Les dirigeants de Microsoft Mark Russinovich (CTO d’Azure) et Scott Hanselman (VP Developer Community) ont mis en garde contre le fait que « les gains de productivité liés à l’IA créent une incitation dangereuse à cesser d’embaucher des développeurs en début de carrière », et ont proposé un modèle de préceptoratDispositif de mentorat structuré associant un professionnel expérimenté à un novice pour lui transmettre des compétences pratiques par le biais d'un travail supervisé. associant des seniors à des juniors selon des ratios de trois pour un ou cinq pour un. Le précédent historique qu’ils citent : Electronic Data Systems (EDS) a mis en pause son programme de formation en s’attendant à « trois mois de convalescence » et a eu besoin de plus de 18 mois pour reconstruire le vivier.
L’argument contraire et ses limites
Le scénario optimiste suppose que les capacités de l’IA continueront de progresser, gérant éventuellement le travail complexe, ambigu et au niveau système qui requiert actuellement des ingénieurs seniors. C’est possible. Ce n’est pas non plus la base d’une planification des ressources humaines. Si l’IA atteint cette capacité, le problème du vivier devient sans objet. Si elle ne l’atteint pas, et que l’industrie a passé une décennie à ne pas former de remplaçants, les conséquences seront sévères et lentes à inverser.
Un risque moins évoqué : la qualité du code généré par l’IA elle-même dépend de données d’entraînement produites par des développeurs humains qui comprenaient ce qu’ils écrivaient.

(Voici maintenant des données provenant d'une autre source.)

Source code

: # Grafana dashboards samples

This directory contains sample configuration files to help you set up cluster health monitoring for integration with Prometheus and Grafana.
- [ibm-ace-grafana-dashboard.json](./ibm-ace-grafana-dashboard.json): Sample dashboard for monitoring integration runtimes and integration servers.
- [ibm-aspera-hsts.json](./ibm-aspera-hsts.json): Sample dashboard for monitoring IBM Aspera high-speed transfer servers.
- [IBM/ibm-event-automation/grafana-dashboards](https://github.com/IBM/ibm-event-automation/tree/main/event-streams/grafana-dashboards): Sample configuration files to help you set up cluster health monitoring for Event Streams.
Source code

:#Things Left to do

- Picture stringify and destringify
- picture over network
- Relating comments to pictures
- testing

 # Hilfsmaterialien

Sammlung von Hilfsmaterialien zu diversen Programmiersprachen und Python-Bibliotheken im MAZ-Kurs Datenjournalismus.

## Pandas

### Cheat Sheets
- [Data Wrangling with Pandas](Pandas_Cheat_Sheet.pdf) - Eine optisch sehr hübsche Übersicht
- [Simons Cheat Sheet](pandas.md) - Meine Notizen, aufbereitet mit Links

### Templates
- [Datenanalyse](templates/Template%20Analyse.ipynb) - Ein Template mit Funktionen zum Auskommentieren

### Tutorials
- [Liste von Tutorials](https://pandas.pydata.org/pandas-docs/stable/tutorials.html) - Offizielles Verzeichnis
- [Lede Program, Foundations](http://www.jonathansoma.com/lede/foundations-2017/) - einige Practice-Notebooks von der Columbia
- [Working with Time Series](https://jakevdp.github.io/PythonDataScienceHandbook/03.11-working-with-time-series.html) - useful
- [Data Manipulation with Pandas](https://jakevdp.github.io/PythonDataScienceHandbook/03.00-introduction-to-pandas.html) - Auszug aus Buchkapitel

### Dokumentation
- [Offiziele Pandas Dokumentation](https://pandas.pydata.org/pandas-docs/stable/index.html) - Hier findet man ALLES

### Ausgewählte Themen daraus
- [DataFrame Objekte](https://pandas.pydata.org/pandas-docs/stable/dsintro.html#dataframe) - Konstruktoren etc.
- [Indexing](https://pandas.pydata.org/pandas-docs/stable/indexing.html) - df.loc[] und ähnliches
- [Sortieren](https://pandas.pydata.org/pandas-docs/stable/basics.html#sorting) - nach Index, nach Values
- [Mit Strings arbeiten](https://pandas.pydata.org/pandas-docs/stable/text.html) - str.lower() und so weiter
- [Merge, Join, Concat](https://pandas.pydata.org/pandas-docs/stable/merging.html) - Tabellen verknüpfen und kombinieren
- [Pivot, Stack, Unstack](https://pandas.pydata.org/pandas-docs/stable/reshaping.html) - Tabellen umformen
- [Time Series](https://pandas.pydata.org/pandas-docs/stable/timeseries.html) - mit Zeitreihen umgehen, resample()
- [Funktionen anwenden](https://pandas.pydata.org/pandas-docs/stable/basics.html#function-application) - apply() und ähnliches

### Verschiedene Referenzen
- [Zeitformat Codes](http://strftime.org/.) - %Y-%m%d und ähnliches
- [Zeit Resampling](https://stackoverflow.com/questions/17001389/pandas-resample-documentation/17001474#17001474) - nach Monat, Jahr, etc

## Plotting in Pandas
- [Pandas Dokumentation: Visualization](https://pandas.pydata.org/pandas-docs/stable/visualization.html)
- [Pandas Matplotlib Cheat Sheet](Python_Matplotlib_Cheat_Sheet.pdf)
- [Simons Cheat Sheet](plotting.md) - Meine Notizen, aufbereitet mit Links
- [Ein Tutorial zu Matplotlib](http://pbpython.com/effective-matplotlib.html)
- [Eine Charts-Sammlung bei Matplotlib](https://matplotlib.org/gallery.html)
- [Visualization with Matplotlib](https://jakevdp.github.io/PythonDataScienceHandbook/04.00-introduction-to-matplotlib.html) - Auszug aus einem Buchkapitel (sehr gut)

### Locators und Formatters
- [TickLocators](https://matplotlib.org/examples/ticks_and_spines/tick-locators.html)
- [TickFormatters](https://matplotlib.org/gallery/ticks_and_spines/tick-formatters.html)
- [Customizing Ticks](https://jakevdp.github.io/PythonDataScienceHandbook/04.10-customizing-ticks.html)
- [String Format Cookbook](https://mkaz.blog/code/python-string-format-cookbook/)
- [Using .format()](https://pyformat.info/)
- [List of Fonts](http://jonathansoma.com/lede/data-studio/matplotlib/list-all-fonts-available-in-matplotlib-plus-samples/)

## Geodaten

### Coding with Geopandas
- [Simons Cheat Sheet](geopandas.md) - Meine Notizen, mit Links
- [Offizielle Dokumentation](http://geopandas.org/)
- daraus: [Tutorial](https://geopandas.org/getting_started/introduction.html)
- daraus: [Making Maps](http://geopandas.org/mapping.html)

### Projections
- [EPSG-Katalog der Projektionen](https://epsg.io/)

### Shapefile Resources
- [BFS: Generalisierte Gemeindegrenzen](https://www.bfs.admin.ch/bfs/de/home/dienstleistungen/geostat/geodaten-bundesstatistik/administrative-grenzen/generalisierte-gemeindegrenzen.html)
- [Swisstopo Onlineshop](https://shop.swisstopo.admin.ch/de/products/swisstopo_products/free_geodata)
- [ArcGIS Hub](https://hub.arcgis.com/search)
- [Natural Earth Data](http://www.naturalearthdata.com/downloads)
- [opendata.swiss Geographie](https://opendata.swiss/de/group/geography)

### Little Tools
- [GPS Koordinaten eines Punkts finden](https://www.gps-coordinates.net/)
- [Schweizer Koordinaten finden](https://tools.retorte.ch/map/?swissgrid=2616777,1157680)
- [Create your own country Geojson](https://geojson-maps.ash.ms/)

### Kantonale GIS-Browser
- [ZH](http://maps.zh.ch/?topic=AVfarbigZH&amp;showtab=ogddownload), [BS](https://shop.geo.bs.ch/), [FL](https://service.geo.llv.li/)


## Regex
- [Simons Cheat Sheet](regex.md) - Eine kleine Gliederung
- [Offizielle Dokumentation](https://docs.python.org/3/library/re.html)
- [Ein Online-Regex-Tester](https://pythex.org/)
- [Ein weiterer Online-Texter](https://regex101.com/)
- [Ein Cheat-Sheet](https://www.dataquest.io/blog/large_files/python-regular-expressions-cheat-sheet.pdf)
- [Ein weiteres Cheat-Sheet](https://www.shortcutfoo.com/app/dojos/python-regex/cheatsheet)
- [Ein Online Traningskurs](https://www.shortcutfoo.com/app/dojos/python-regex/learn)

Si le vivier de développeurs qualifiés se contracte, la qualité des futures données d’entraînement se dégrade, créant une boucle de rétroaction dans laquelle les outils d’IA deviennent moins fiables précisément quand l’industrie en a le plus besoin.

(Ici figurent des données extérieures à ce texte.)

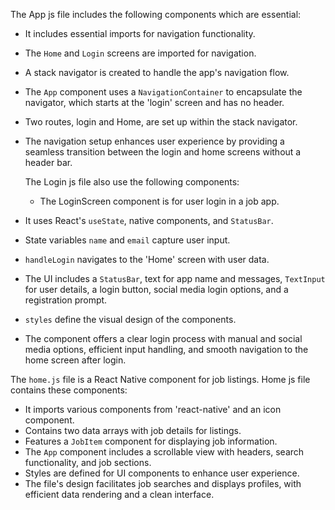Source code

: The App js file includes the following components which are essential:
- It includes essential imports for navigation functionality.
- The `Home` and `Login` screens are imported for navigation.
- A stack navigator is created to handle the app's navigation flow.
- The `App` component uses a `NavigationContainer` to encapsulate the navigator, which starts at the 'login' screen and has no header.
- Two routes, login and Home, are set up within the stack navigator.
- The navigation setup enhances user experience by providing a seamless transition between the login and home screens without a header bar.

  The Login js file also use the following components:
  - The LoginScreen component is for user login in a job app.
- It uses React's `useState`, native components, and `StatusBar`.
- State variables `name` and `email` capture user input.
- `handleLogin` navigates to the 'Home' screen with user data.
- The UI includes a `StatusBar`, text for app name and messages, `TextInput` for user details, a login button, social media login options, and a registration prompt.
- `styles` define the visual design of the components.
- The component offers a clear login process with manual and social media options, efficient input handling, and smooth navigation to the home screen after login.

 The `home.js` file is a React Native component for job listings. Home js file contains these components:
- It imports various components from 'react-native' and an icon component.
- Contains two data arrays with job details for listings.
- Features a `JobItem` component for displaying job information.
- The `App` component includes a scrollable view with headers, search functionality, and job sections.
- Styles are defined for UI components to enhance user experience.
- The file's design facilitates job searches and displays profiles, with efficient data rendering and a clean interface.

L’enquête Resume.org auprès de 1 000 dirigeants d’entreprises américaines a révélé que six entreprises sur dix envisagent des licenciements en 2026, dont quatre sur dix prévoient de remplacer des employés par l’IA. La direction est claire. La question est de savoir si l’industrie reconnaîtra la différence entre remplacer un coût et détruire un vivier avant que les conséquences ne deviennent irréversibles.
Le problème structurel
C’est un problème d’action collective. Chaque entreprise qui cesse d’embaucher des juniors économise de l’argent immédiatement et externalise le coût à long terme sur l’industrie dans son ensemble. Aucune entreprise n’a d’incitation à maintenir un vivier de formation qui profite à ses concurrents. C’est la définition classique d’une défaillance de marché, et les défaillances de marché ne se corrigent pas seules.
Les interventions possibles comprennent des obligations d’apprentissage à l’échelle de l’industrie, des incitations fiscales pour les programmes de formation structurés, ou simplement un changement dans la façon dont les responsables ingénierie évaluent le retour sur l’embauche de juniors, non pas comme un coût mesuré par trimestre, mais comme de la maintenance d’infrastructure mesurée en décennies.
Le vivier de développeurs est une infrastructure. Il est invisible quand il fonctionne et catastrophique quand il tombe en panne. En ce moment, il est en train d’être sous-financé avec la confiance de quelqu’un qui n’a jamais vécu l’effondrement d’un pont.